Regarding RT, there was a significant interaction between congruency and block: F4,104 = 3.38, p = .012, ɳp2 = 0.12 (no main effects: congruency: F1,26 = 1.04, p = .32, ɳp2 = 0.038; block: F2.5,65.3 = 0.78, p = .49, ɳp2 = 0.029), as the RT increased across blocks only for incongruent trials. A significant difference emerged between congruent and incongruent trials only in the fifth block, t26 = 2.54, p = .009, d = 0.49), (all other t’s < 1.6, p’s > .07, d’s < 0.3).

Magnitude

For magnitude accuracy in the category-level experiment, there were no significant main effects, nor an interaction (congruency nearing significance: F1,26 = 3.80, p = .062, ɳp2 = 0.13; block: F4,72.4 = 0.52, p = .66, ɳp2 = 0.020; interaction: F4,104 = 0.46, p = .76, ɳp2 = 0.017).

In terms of RT, there were also not significant main effects (congruency: F1,26 = 2.69, p = .11, ɳp2 = 0.094; block: F2.4,62.5 = 2.37, p = .092, ɳp2 = 0.084), but there was a significant interaction, F3.77,98.1 = 3.27, p = .016, ɳp2 = 0.11), as RT increased in the final blocks only for incongruent trials. Paired-samples t-tests revealed significant differences between congruent and incongruent trials in the first and fifth blocks (t’s > 2.0, p’s < .029, d’s > 0.38), but not in the other blocks (t’s < 1.36, p’s > .093, d’s < 0.27).

Association report task

Parity

For the category-level experiment version, participants reported their color-association consistent with the color-parity pairing in the main experiment with 63.3% accuracy (SE = 3.69%), while for the item-level experiment this was at chance, 50.0% (SE = 1.34%) (Figure 4a). The difference in accuracy across experiment levels was significant, t30.2 = 3.37, p = .001, d = 0.94. Regarding RT, there was not a significant difference across experiment levels, t49 = 0.49, p = .31, d = 0.14 (category-level M = 789 ms; SE = 45.7 ms; item-level M = 758 ms; SE = 44.1 ms).

joc-8-1-428-g4.png
Figure 4

Explicit, color association report task results. Individual participants are represented as dots above the group-level mean bar plots, with error bars of ±1 SE (exact M and (SE) values are given on the bars). Bold font indicates a significant difference between category- and item-level experiments. Chance level accuracy is indicated with a horizontal gray line. a) Parity experiment. b) Magnitude experiment. In the magnitude experiment, the orange and yellow plus signs indicate the accuracy for congruent and incongruent double-digit numbers, respectively.

Magnitude

The color-association was reported as 54.6% (SE = 1.64%) consistent with the color-magnitude pairing in the main experiment at the category-level, but only 50.5% (SE = 1.18%) for the item-level, a significant difference, t45.3 = 2.03, p = .024, d = 0.56 (Figure 4b).
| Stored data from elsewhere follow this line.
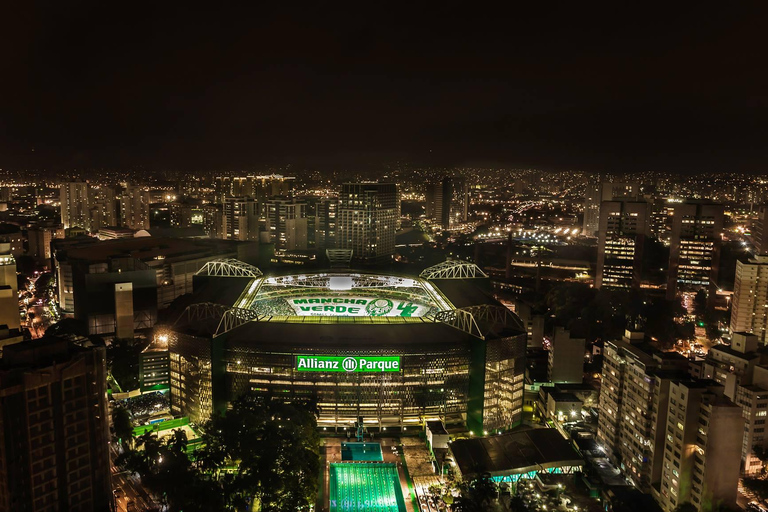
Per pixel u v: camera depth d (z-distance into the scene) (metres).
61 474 157.75
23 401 148.62
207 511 171.50
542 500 188.12
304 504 182.88
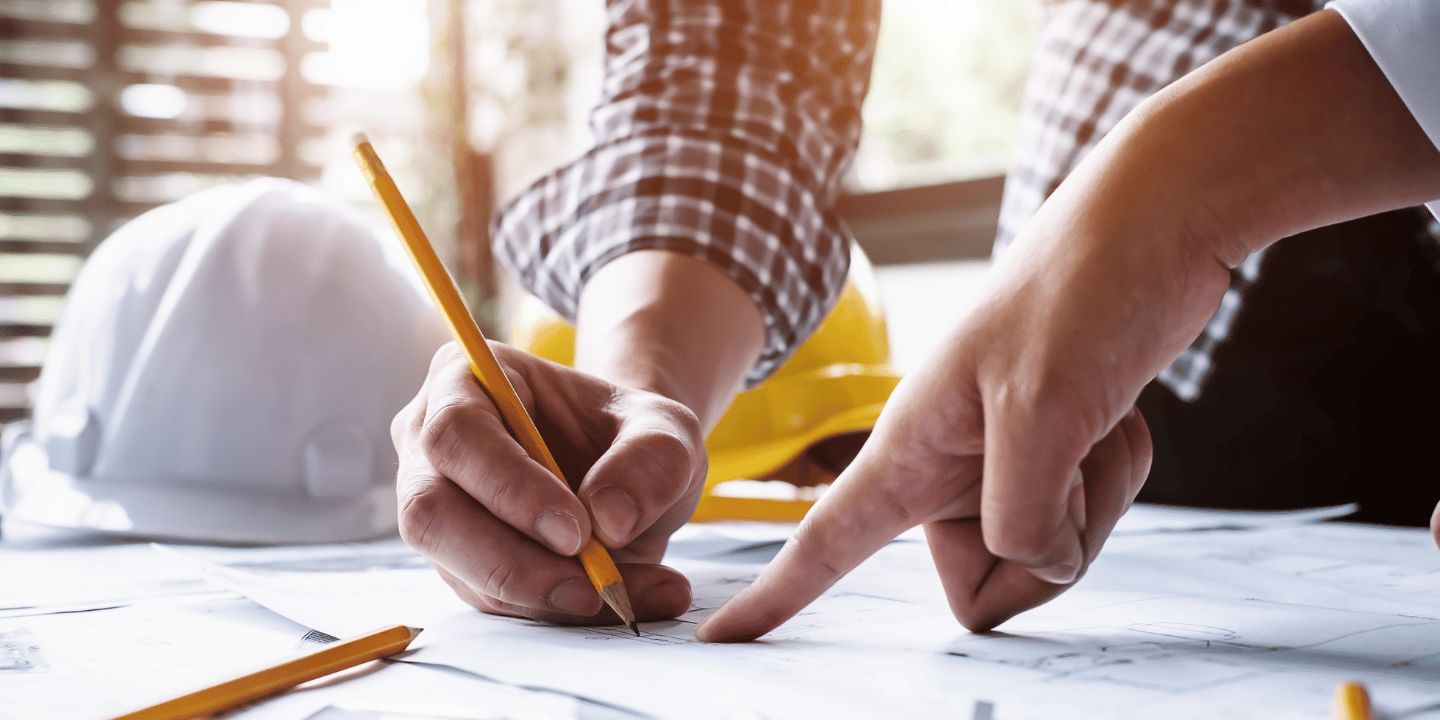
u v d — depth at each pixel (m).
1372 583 0.47
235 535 0.71
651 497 0.38
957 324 0.31
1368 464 0.87
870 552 0.34
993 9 1.96
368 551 0.66
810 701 0.27
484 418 0.39
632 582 0.39
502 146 2.96
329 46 2.83
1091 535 0.33
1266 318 0.90
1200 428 0.94
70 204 2.58
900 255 2.07
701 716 0.25
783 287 0.69
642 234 0.66
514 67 2.90
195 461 0.75
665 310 0.60
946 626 0.38
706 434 0.60
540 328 1.09
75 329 0.81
At the category-level, it was observed that the accuracy was higher for congruent double-digit numbers, in which the second digit was congruently small or large with the first digit, than for incongruent numbers (congruent: M = 60.4%; SE = 2.31%; incongruent: M = 49.9%; SE = 2.72%); no differences for the item-level experiment (congruent: M = 51.0%; SE = 2.20%; incongruent: M = 51.0%; SE = 1.41%). As for the parity experiment, the response time was not significantly different across experiment levels, t50 = 0.52, p = .30, d = 0.14 (category-level M = 823 ms; SE = 38.6 ms; item-level M = 792 ms; SE = 46.7 ms).

Correlations

Correlations were explored between accuracy in the explicit, color association report task and significant congruency effects in the main experiment. In the parity experiment, individuals’ association report accuracy was positively, significantly correlated with their congruency difference accuracy scores (congruent – incongruent), r24 = .43, p = .037, in the category-level experiment (Figure S1). In the magnitude experiment, individuals’ association report accuracy did not significantly correlate with their congruency difference accuracy scores, r24 = .24, p = .25, or RT scores (incongruent – congruent), r15 = .005, p = .98, in the category-level experiment.

Questionnaire

In response to being asked what they noticed about the experiment, some participants at both experiment levels reported seeing colors and numbers, just mentioning colors, or just mentioning numbers. They also sometimes reported seeing the variations in stimulus presentation, in terms of timing and size. When asked if they noticed any numbers usually appearing in a certain color, in the category-level experiment, four participants reported noticing 2–4 specific color/number relationships as follows, per participant: 7 mostly in green and 3 mostly in red (both incorrect); 3 and 5 in yellow; 2 mostly in green and 6 mostly in blue or red; 5 in green, 7 in red and blue (incorrect), and 3 in yellow. In the item-level experiment, eight participants reported noticing 1–6 specific color/number relationships. On average, the reported pairings in the category-level experiment were 73% accurate, as compared to 58% in the item-level experiment.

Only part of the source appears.